▶ TASK:
Write out every line below again exactly as it stands, skipping each image.

▶ TASK INPUT:

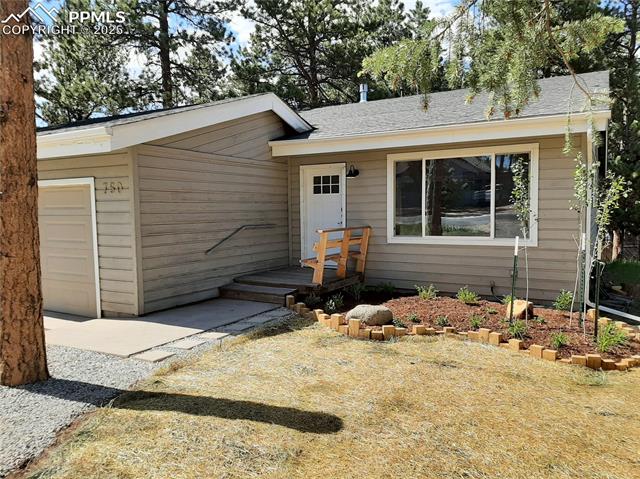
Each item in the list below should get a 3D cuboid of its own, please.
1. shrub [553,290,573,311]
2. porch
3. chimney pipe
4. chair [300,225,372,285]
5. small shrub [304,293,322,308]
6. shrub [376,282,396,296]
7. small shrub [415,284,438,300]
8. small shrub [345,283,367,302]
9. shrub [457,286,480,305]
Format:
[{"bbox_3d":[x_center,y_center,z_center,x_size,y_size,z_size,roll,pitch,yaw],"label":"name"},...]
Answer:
[{"bbox_3d":[3.646,0.905,7.208,0.299,0.291,0.299,1,4,30],"label":"shrub"},{"bbox_3d":[-0.442,0.832,8.868,1.736,0.294,2.203,1,4,30],"label":"porch"},{"bbox_3d":[1.295,-4.317,14.210,0.243,0.548,0.243,-1,4,0],"label":"chimney pipe"},{"bbox_3d":[0.321,0.263,8.613,0.528,0.878,1.736,1,4,30],"label":"chair"},{"bbox_3d":[-0.078,0.937,7.589,0.283,0.197,0.283,1,4,30],"label":"small shrub"},{"bbox_3d":[1.197,0.870,8.508,0.353,0.229,0.353,-1,4,0],"label":"shrub"},{"bbox_3d":[1.823,0.884,8.150,0.389,0.253,0.389,1,4,30],"label":"small shrub"},{"bbox_3d":[0.616,0.865,7.930,0.362,0.304,0.362,-1,4,0],"label":"small shrub"},{"bbox_3d":[2.408,0.891,7.772,0.370,0.274,0.370,1,4,30],"label":"shrub"}]

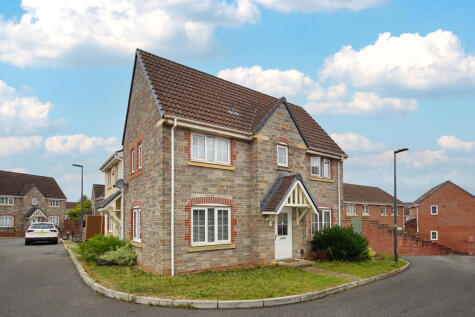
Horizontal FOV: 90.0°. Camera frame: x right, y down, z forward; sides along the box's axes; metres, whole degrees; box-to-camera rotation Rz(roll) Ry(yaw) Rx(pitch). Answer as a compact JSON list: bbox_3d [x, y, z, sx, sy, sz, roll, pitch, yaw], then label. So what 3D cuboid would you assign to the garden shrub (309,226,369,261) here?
[{"bbox_3d":[4.800,3.900,11.100,2.500,1.500,1.900,7,-11,-37],"label":"garden shrub"}]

▶ ANSWER SPACE:
Each item in the list below should get a 3D cuboid of its own, please.
1. shrub [553,290,573,311]
2. porch
3. chimney pipe
4. chair [300,225,372,285]
5. small shrub [304,293,322,308]
6. shrub [376,282,396,296]
7. small shrub [415,284,438,300]
8. small shrub [345,283,367,302]
9. shrub [457,286,480,305]
Format:
[{"bbox_3d":[x_center,y_center,z_center,x_size,y_size,z_size,roll,pitch,yaw],"label":"name"},...]
Answer:
[{"bbox_3d":[3.646,0.905,7.208,0.299,0.291,0.299,1,4,30],"label":"shrub"},{"bbox_3d":[-0.442,0.832,8.868,1.736,0.294,2.203,1,4,30],"label":"porch"},{"bbox_3d":[1.295,-4.317,14.210,0.243,0.548,0.243,-1,4,0],"label":"chimney pipe"},{"bbox_3d":[0.321,0.263,8.613,0.528,0.878,1.736,1,4,30],"label":"chair"},{"bbox_3d":[-0.078,0.937,7.589,0.283,0.197,0.283,1,4,30],"label":"small shrub"},{"bbox_3d":[1.197,0.870,8.508,0.353,0.229,0.353,-1,4,0],"label":"shrub"},{"bbox_3d":[1.823,0.884,8.150,0.389,0.253,0.389,1,4,30],"label":"small shrub"},{"bbox_3d":[0.616,0.865,7.930,0.362,0.304,0.362,-1,4,0],"label":"small shrub"},{"bbox_3d":[2.408,0.891,7.772,0.370,0.274,0.370,1,4,30],"label":"shrub"}]

Horizontal FOV: 90.0°. Camera frame: x right, y down, z forward; sides along the box's axes; metres, whole degrees; box-to-camera rotation Rz(roll) Ry(yaw) Rx(pitch). Answer as a compact JSON list: bbox_3d [x, y, z, sx, sy, sz, roll, pitch, yaw], then label. So what 3D cuboid would you assign to the garden shrub (309,226,369,261) here?
[{"bbox_3d":[4.800,3.900,11.100,2.500,1.500,1.900,7,-11,-37],"label":"garden shrub"}]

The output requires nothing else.